◆ **取り組む課題**:
1 > 糖尿病とマグネシウムの文章によると、全身のマグネシウムのうち血清中に出てきているのは何%ですか。
2 > 糖尿病とマグネシウムの文章にある「マグネシウムは通常の血液検査では測定されません。」を英語に訳してください。
3 > 糖尿病とマグネシウムの文章から、「ほとんどのマグネシウムは細胞」で始まり「ム値は2.4mg/dLです。」で終わる部分を一字一句違えずに書き写してください。

糖尿病と低マグネシウム

みなさんは自分のマグネシウム値を知っていますか?マグネシウムは通常の血液検査では測定されません。

ほとんどのマグネシウムは細胞内や骨の中にあるので、体内のマグネシウムの正確な評価は困難です。全身のマグネシウムの0.3%が血清中に出てきていると言われています。血中のマグネシウム値は、施設により多少の範囲の差はありますが、1.7~2.6mg/dL(0.7~1.07mmol/L)が基準値です。マグネシウムの研究者の多くは、血中のマグネシウム値は、特に糖尿病では2.07mg/dL(0.85mmol/L)以上あるべきであるとしています。

ヨーロッパの研究では、1.7mg/dL(0.7mmol/L)の人では90%が臨床的なマグネシウム欠乏症を認め、1.82mg/dL(0.75mmol/L)の人では50%が臨床的なマグネシウム欠乏症を認めると報告されています。1.94mg/dL(0.8mmol/L)を境界としてそれ以上であれば臨床的なマグネシウム欠乏症を認めるのは10%となり、2.19mg/dL(0.9mmol/L)を境界としてそれ以上であれば臨床的なマグネシウム欠乏症を認めるのはたった1%となります。ちなみに私のマグネシウム値は2.4mg/dLです。

データ抜粋:
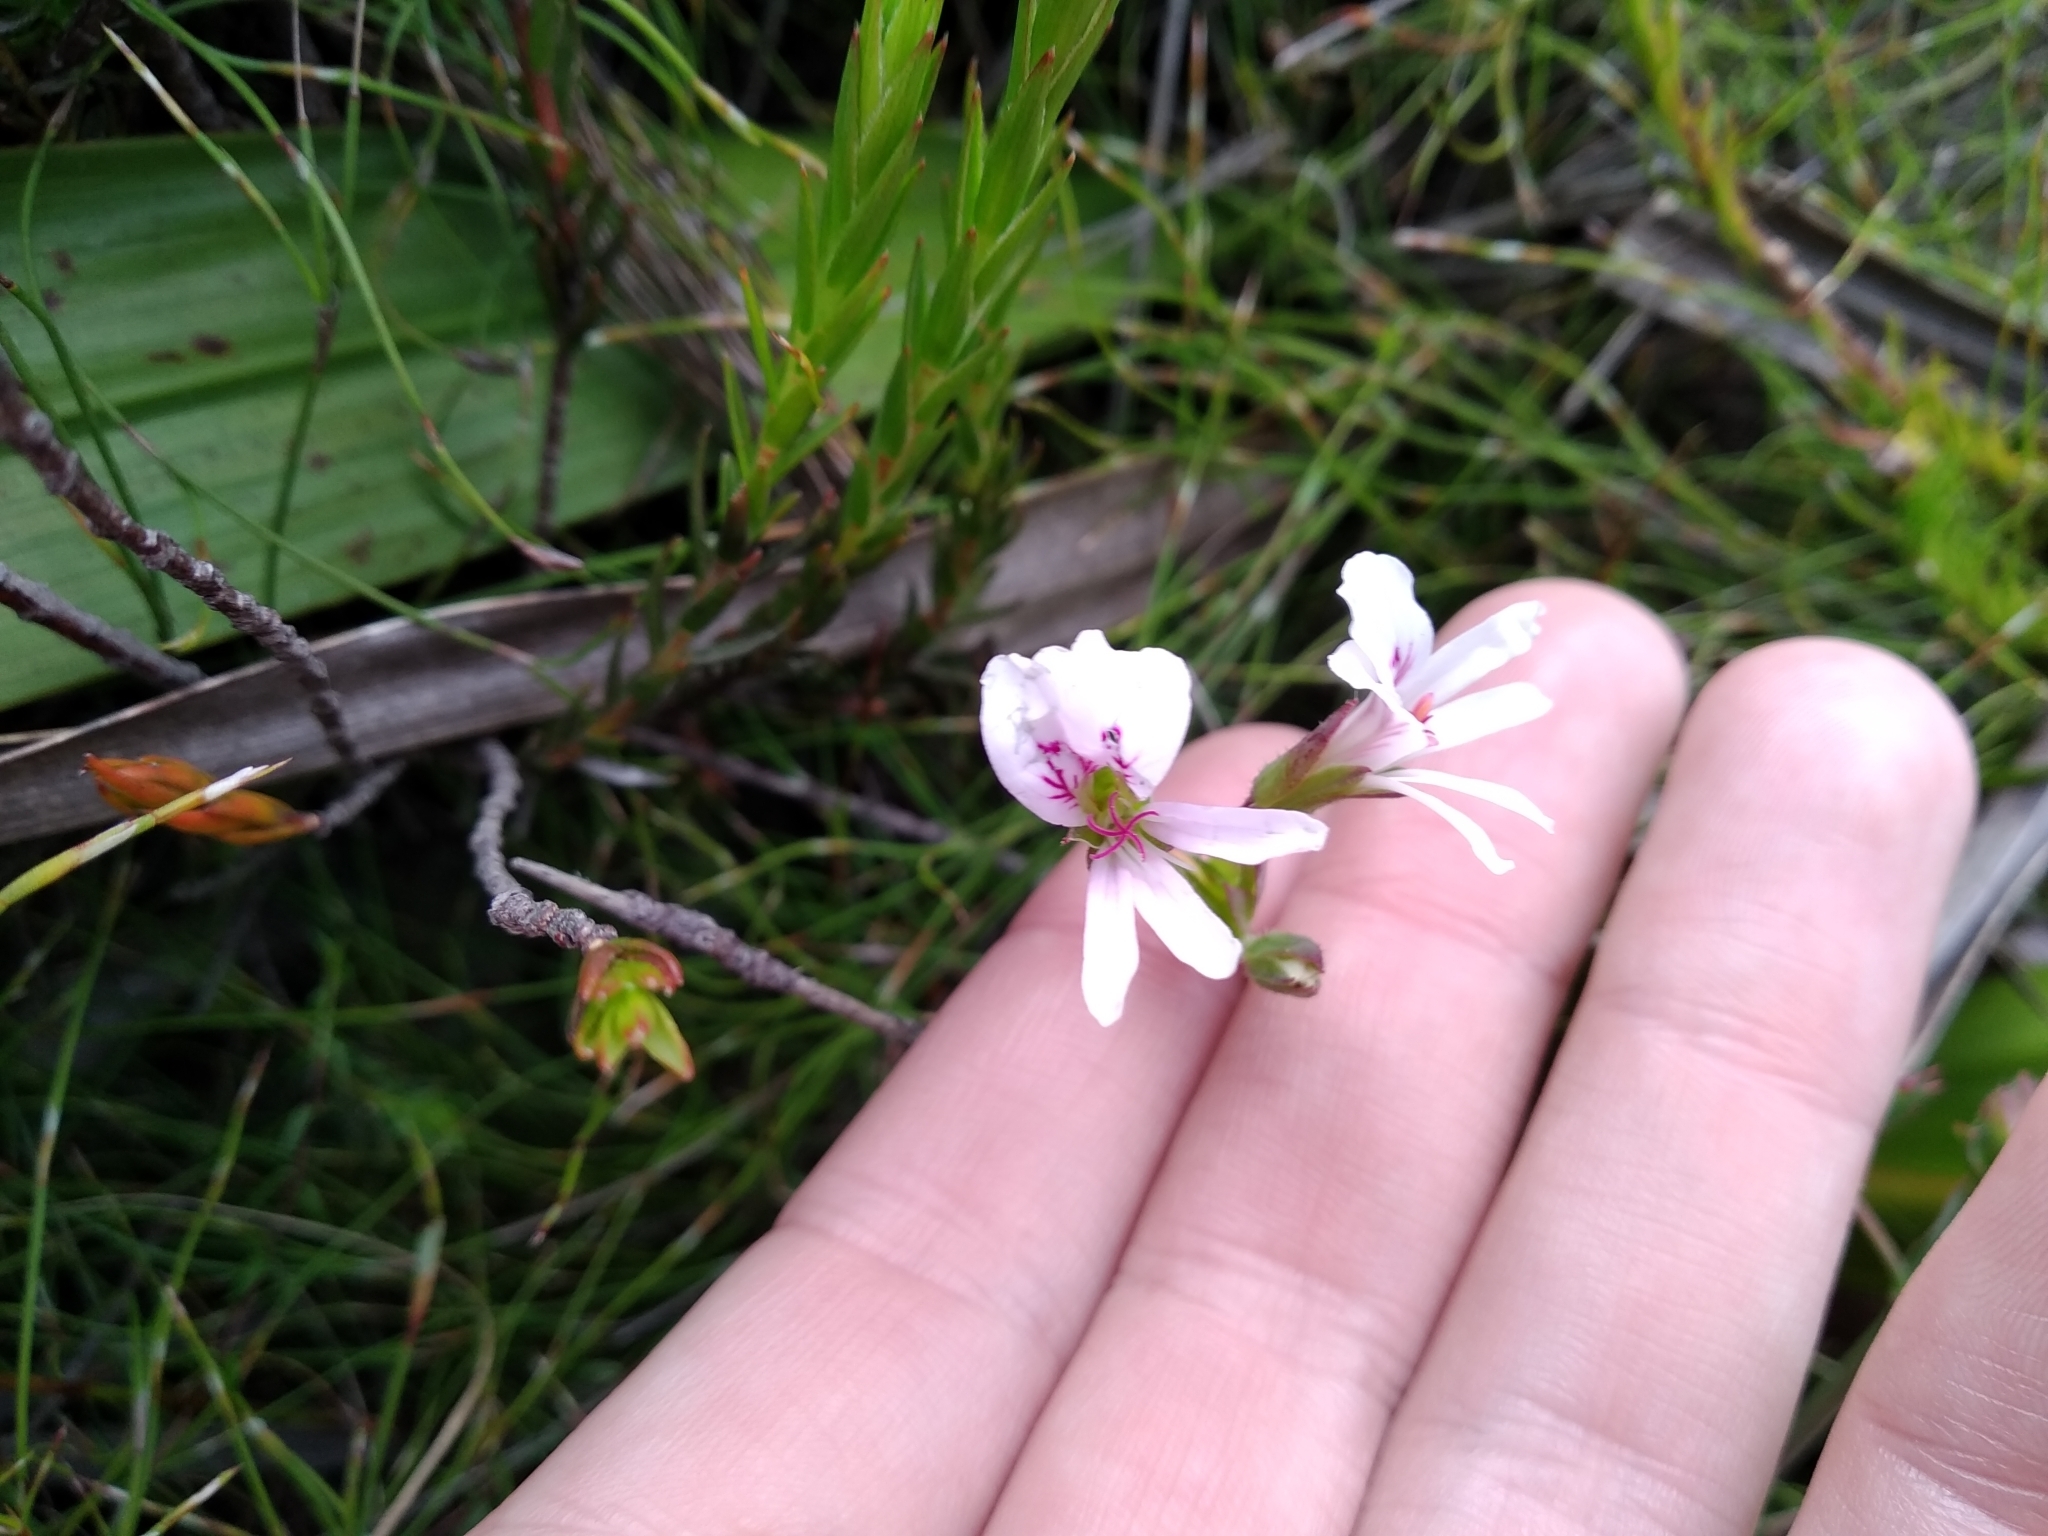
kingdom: Plantae
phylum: Tracheophyta
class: Magnoliopsida
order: Geraniales
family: Geraniaceae
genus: Pelargonium
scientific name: Pelargonium tabulare
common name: Table mountain pelargonium
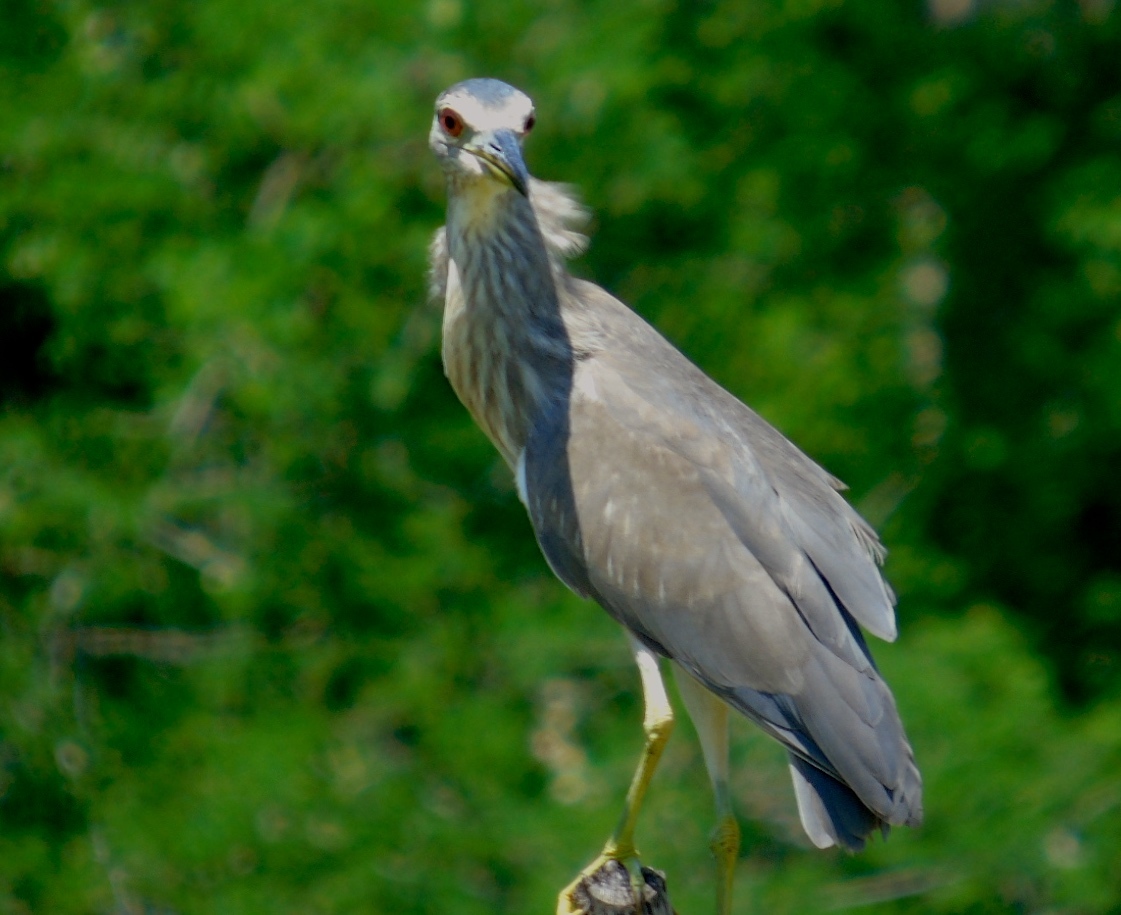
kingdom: Animalia
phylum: Chordata
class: Aves
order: Pelecaniformes
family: Ardeidae
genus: Nycticorax
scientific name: Nycticorax nycticorax
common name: Black-crowned night heron
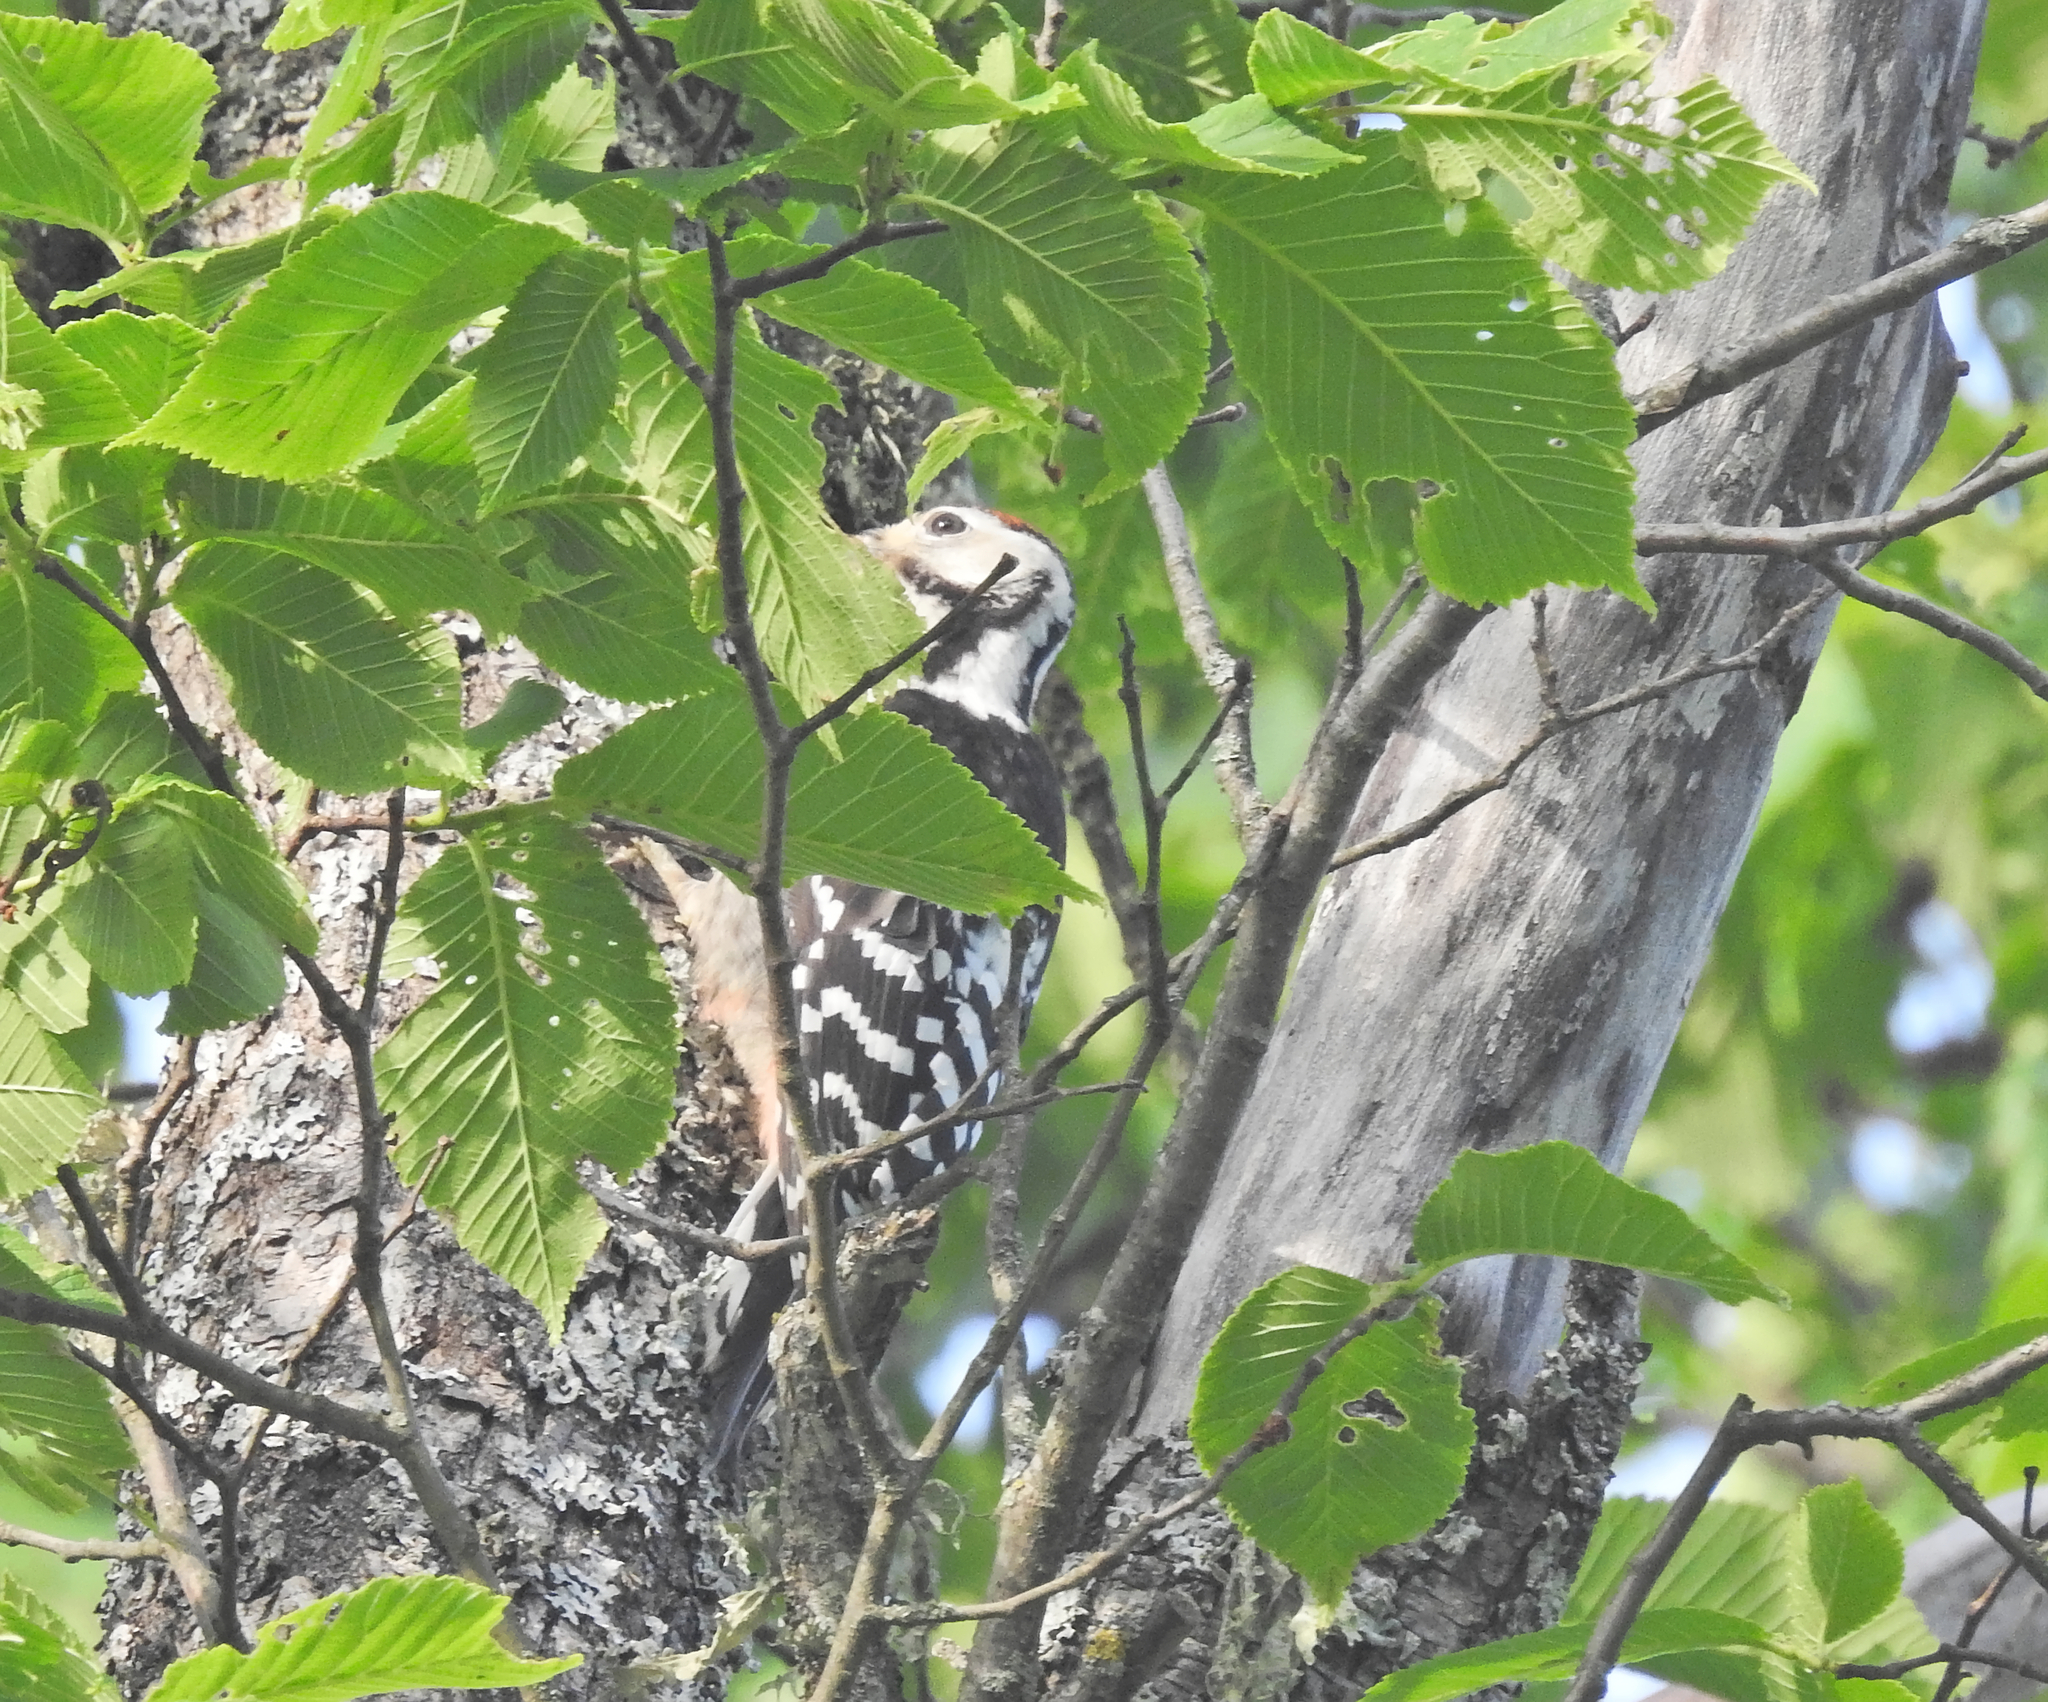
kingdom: Animalia
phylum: Chordata
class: Aves
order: Piciformes
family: Picidae
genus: Dendrocopos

◆ **解答**:
1 > 0.3%です。

2 > Magnesium is not measured in routine blood tests.

3 >
ほとんどのマグネシウムは細胞内や骨の中にあるので、体内のマグネシウムの正確な評価は困難です。全身のマグネシウムの0.3%が血清中に出てきていると言われています。血中のマグネシウム値は、施設により多少の範囲の差はありますが、1.7~2.6mg/dL(0.7~1.07mmol/L)が基準値です。マグネシウムの研究者の多くは、血中のマグネシウム値は、特に糖尿病では2.07mg/dL(0.85mmol/L)以上あるべきであるとしています。

ヨーロッパの研究では、1.7mg/dL(0.7mmol/L)の人では90%が臨床的なマグネシウム欠乏症を認め、1.82mg/dL(0.75mmol/L)の人では50%が臨床的なマグネシウム欠乏症を認めると報告されています。1.94mg/dL(0.8mmol/L)を境界としてそれ以上であれば臨床的なマグネシウム欠乏症を認めるのは10%となり、2.19mg/dL(0.9mmol/L)を境界としてそれ以上であれば臨床的なマグネシウム欠乏症を認めるのはたった1%となります。ちなみに私のマグネシウム値は2.4mg/dLです。